Keeping pictures out of the copy, restate each record word for word.

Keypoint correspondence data
↓

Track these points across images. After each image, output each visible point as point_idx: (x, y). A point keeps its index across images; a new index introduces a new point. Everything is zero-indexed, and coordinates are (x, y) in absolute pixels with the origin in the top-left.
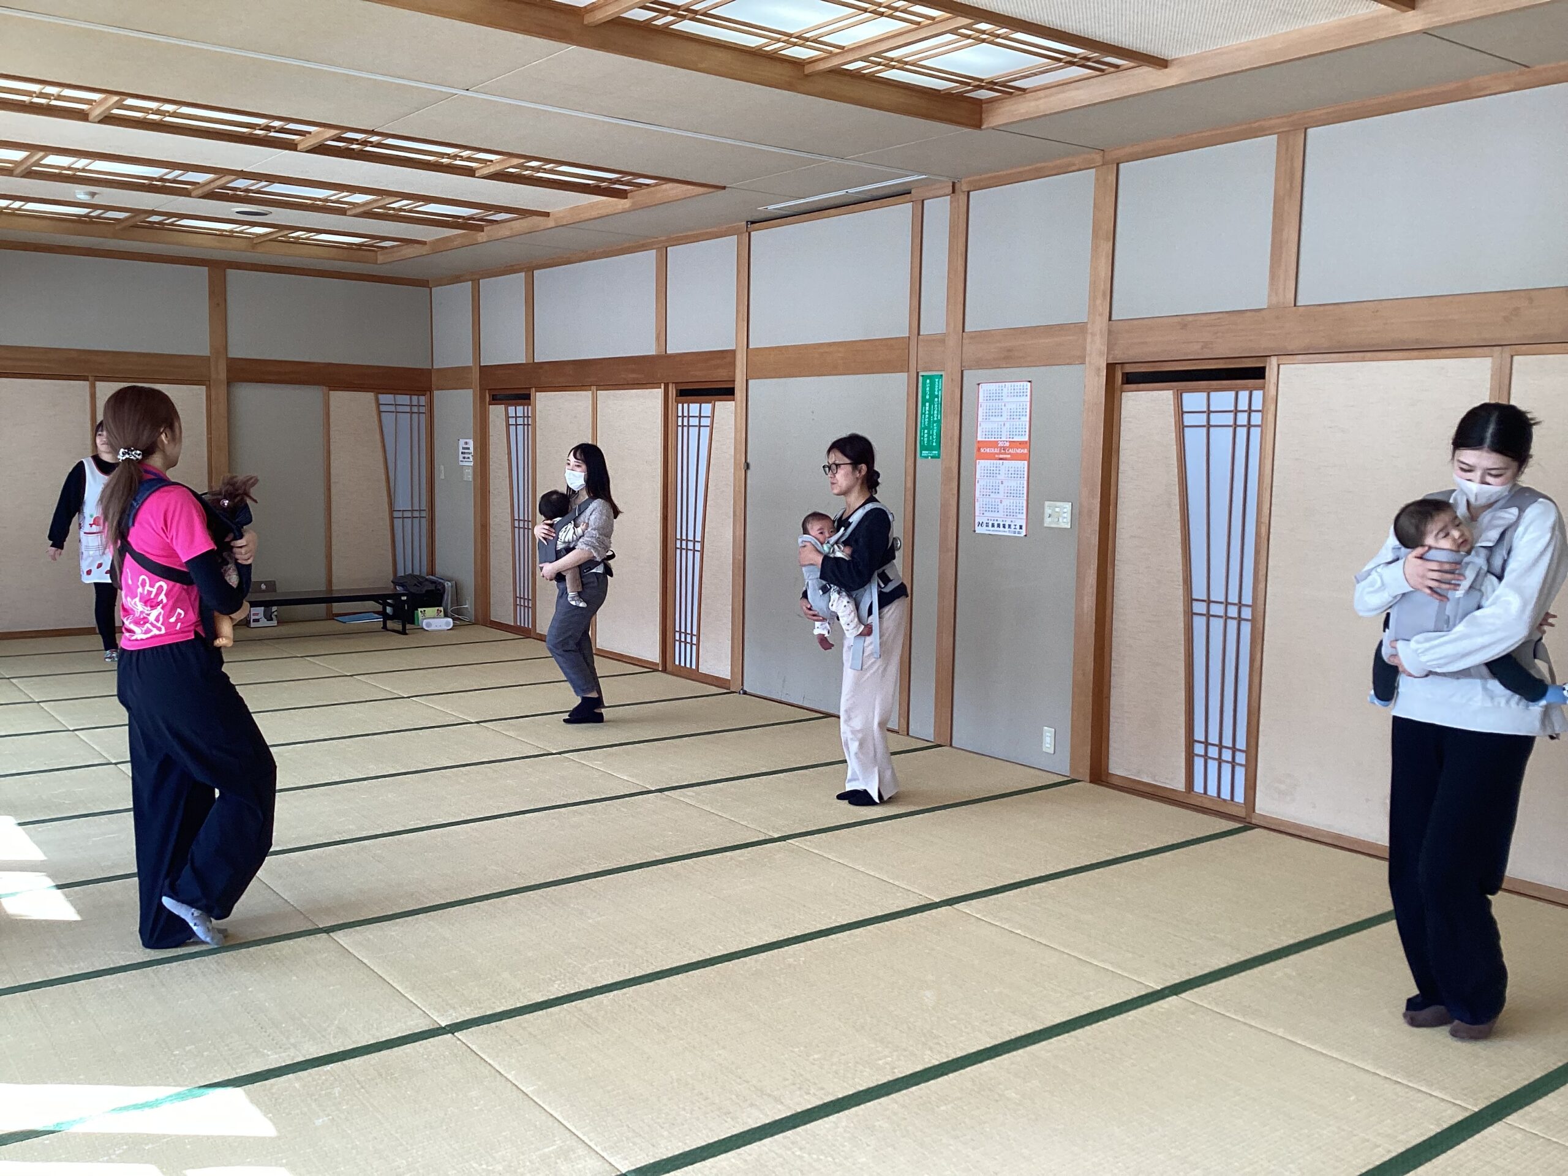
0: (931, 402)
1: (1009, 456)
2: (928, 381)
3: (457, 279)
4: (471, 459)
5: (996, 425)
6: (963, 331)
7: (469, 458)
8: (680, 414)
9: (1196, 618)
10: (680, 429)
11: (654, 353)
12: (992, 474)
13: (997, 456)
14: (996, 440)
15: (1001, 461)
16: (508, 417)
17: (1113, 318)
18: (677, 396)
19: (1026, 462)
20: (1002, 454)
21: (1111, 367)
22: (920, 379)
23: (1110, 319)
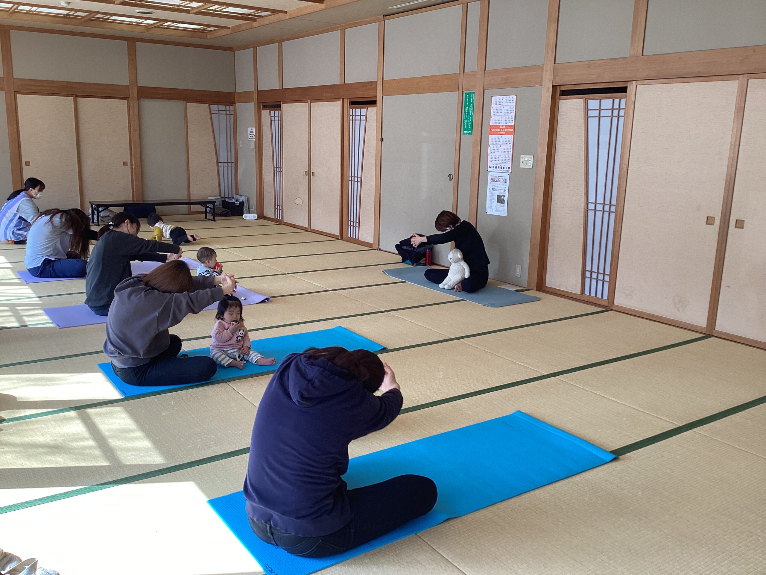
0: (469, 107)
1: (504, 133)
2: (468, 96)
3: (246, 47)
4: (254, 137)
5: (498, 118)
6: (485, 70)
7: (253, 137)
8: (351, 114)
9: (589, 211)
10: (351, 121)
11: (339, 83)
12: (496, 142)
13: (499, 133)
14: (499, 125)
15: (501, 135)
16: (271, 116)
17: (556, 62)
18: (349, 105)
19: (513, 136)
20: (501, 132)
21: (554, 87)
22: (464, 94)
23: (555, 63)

↑

### WRITTEN REPLY
Track these points across images. After each image, output each visible point as point_idx: (x, y). A point keeps its index across images; a new index introduces a new point. Everything is zero-indexed, and coordinates are (x, y) in absolute pixels with the origin in the top-left.
0: (931, 402)
1: (1009, 456)
2: (928, 381)
3: (457, 279)
4: (471, 459)
5: (996, 425)
6: (963, 331)
7: (469, 458)
8: (680, 414)
9: (1196, 618)
10: (680, 429)
11: (654, 353)
12: (992, 474)
13: (997, 456)
14: (996, 440)
15: (1001, 461)
16: (508, 417)
17: (1113, 318)
18: (677, 396)
19: (1026, 462)
20: (1002, 454)
21: (1111, 367)
22: (920, 379)
23: (1110, 319)
0: (469, 107)
1: (504, 133)
2: (468, 96)
3: (246, 47)
4: (254, 137)
5: (498, 118)
6: (485, 70)
7: (253, 137)
8: (351, 114)
9: (589, 211)
10: (351, 121)
11: (339, 83)
12: (496, 142)
13: (499, 133)
14: (499, 125)
15: (501, 135)
16: (271, 116)
17: (556, 62)
18: (349, 105)
19: (513, 136)
20: (501, 132)
21: (554, 87)
22: (464, 94)
23: (555, 63)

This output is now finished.